[PROVIDED PASSAGE — start]
Another factor is the Transform Party, established by left-wing activists in 2023, which has been in a holding pattern waiting for a new, broader initiative to be announced. The SWP also launched a new initiative called We Demand Change, which may or may not be standing candidates in next year’s local elections.There is also a secretive group called Collective, comprising senior people from Corbyn’s time in Labour who operate behind the scenes.

Many people looked to Corbyn to make an announcement, but he was reluctant, no doubt unwilling to lead a new party. Although he did start to talk about a ‘political alternative’ to Labour in recent weeks.

On Thursday, 3 July, Zarah Sultana announced she was quitting Labour and co-founding a new party with Corbyn, though Corbyn did not initially respond. This led to rumours in the press that there was chaotic jostling for position behind the scenes and competing groupings and personalities were clashing over whether to launch a new party now or wait, or if such a party was launched whether to have it start as a loose collection of local initiatives or a properly constituted party from the start.

Then there were embarrassing leaks to the mainstream papers about the arguments going on behind the scenes, which only added to the confusion.

Despite all this, two polls have indicated that a new left party could garner between 10% and 18% of the vote in an election. Support is particularly strong amongst younger voters There is an appetite for something credible.

Democracy

Anti*Capitalist Resistance (ACR) is in favour of a new left party, but the approach that seems to being taken is undemocratic and doesn’t bode well for how such an initiative might work.

It is clear that politics is febrile and anything can happen in the next few years. There is genuine excitement about a left-wing Labour alternative. However, we must get it right, as there is a long list of failed projects stretching back over the last 35 years, including the Socialist Labour Party, Socialist Alliance, Respect, and Left Unity. Across Europe, there have also been new left parties that achieved in some cases considerable political success but then fell into political crisis, usually from promising radical change but then failing to deliver or even actively imposing the austerity politics they fought against, like Syriza in Greece.

Mass assemblies locally to help bring people together might be a good start for forming the basis of new branches, and there has been talk of a process to build the new party. However, so far, this is all being decided behind closed doors by unknown people. Not an auspicious start.

The climate crisis

Any new party must make the climate crisis its central task, which means mass mobilisations and a clear anticapitalist perspective around tackling climate change and environmental collapse. Initially, this might be pitched as a Green New Deal-style politics, but what matters between now and the general election is the degree to which any new party can help foster and promote social movements and union initiatives that build confidence in fighting fossil capitalism.

Any new party will also have to be clear how it differs from the Greens, particularly in the context of the Zack Polanski ‘left populism’ campaign. A possible Red-Green Alliance in the next government election is not inconceivable, given the current flux in politics around Westminster. However, this also depends on whether a new left party is based solely in England or attempts to work with the Scottish and Welsh left as well., given different left developments in those countries.
[PROVIDED PASSAGE — finish]
[DATASET EXCERPTS — start]
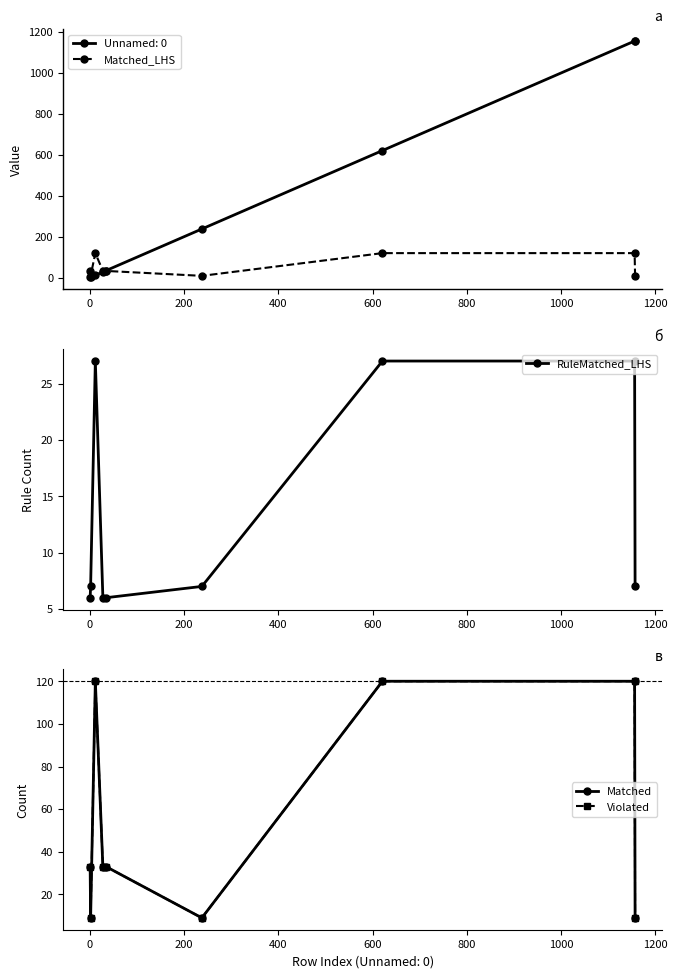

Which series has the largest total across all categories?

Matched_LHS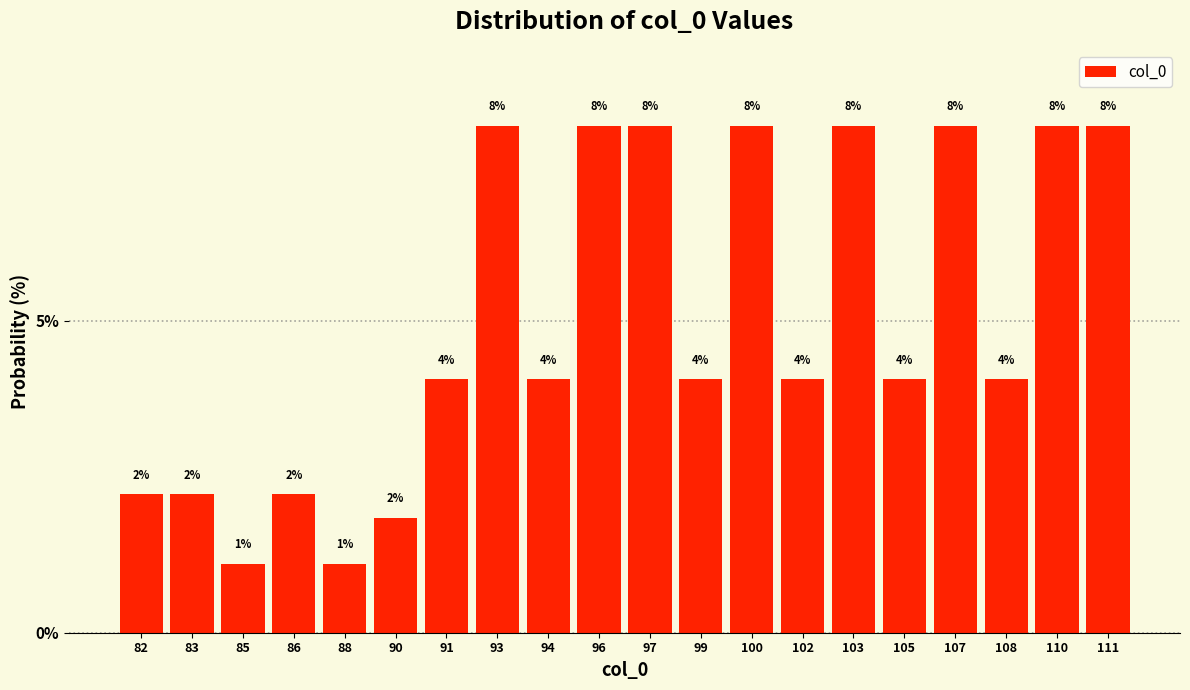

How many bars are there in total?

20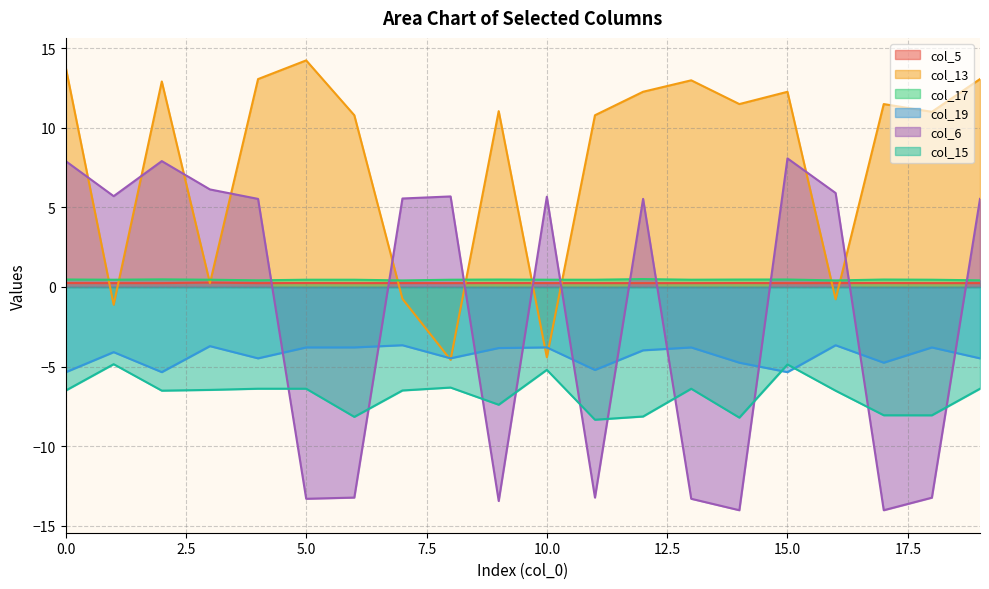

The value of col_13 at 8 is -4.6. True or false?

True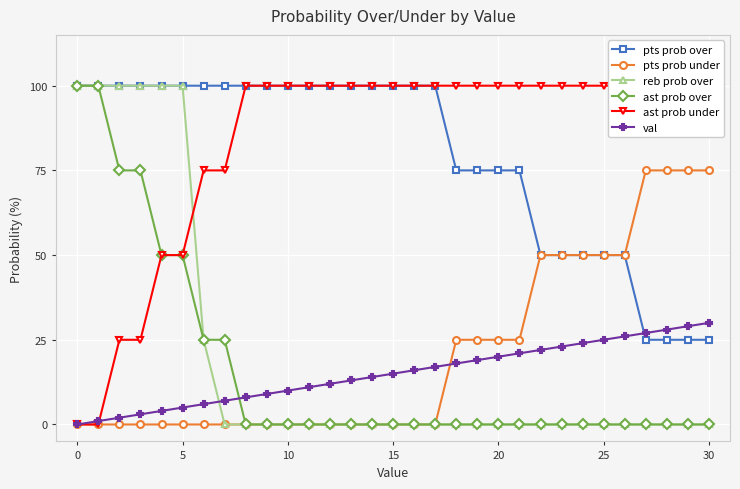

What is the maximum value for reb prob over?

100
[DATASET EXCERPTS — finish]
[DATASET EXCERPTS — start]
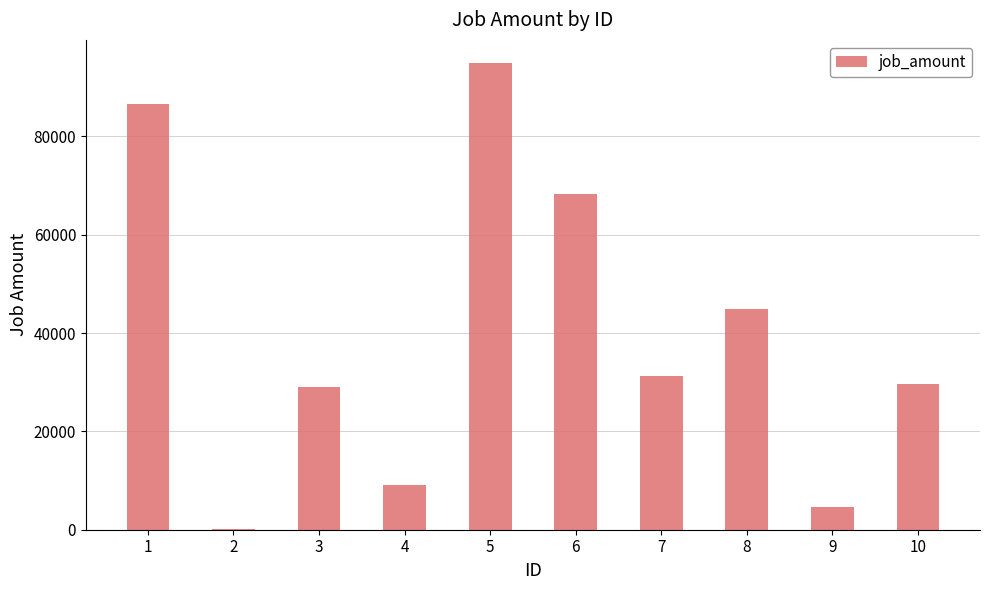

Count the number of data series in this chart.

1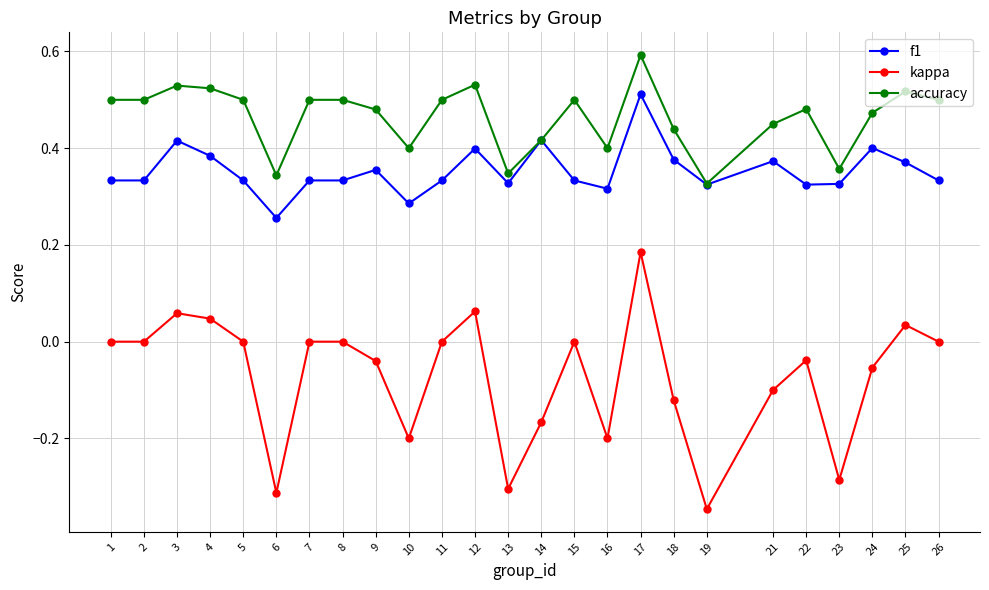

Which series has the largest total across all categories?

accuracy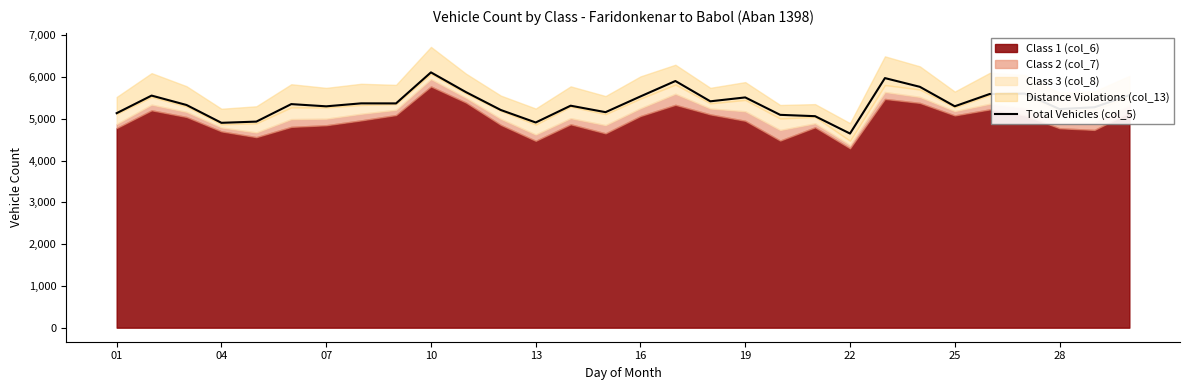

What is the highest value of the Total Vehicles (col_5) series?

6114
[DATASET EXCERPTS — finish]
* **WORK TASK A**
In the article on a new left party, echo everything from "Many people looked" down to "in recent weeks.".
* **WORK TASK B**
In the article on a new left party, what share of the vote do two polls suggest a new left party could win in an election?
* **WORK TASK C**
Turn the paragraph of the article on a new left party that begins "It is clear that politics is febrile" into a short bulleted list that keeps its main facts.

* **WRITTEN SOLUTION A**
Many people looked to Corbyn to make an announcement, but he was reluctant, no doubt unwilling to lead a new party. Although he did start to talk about a ‘political alternative’ to Labour in recent weeks.

* **WRITTEN SOLUTION B**
Between 10% and 18% of the vote.

* **WRITTEN SOLUTION C**
- Politics is febrile, and anything can happen in the next few years.
- There is genuine excitement about a left-wing alternative to Labour.
- It must be done right, because of a long list of failed projects over the last 35 years: the Socialist Labour Party, Socialist Alliance, Respect, and Left Unity.
- Across Europe, some new left parties achieved considerable political success but then fell into political crisis. This usually happened after they promised radical change and then failed to deliver or even imposed the austerity politics they had fought against, as Syriza did in Greece.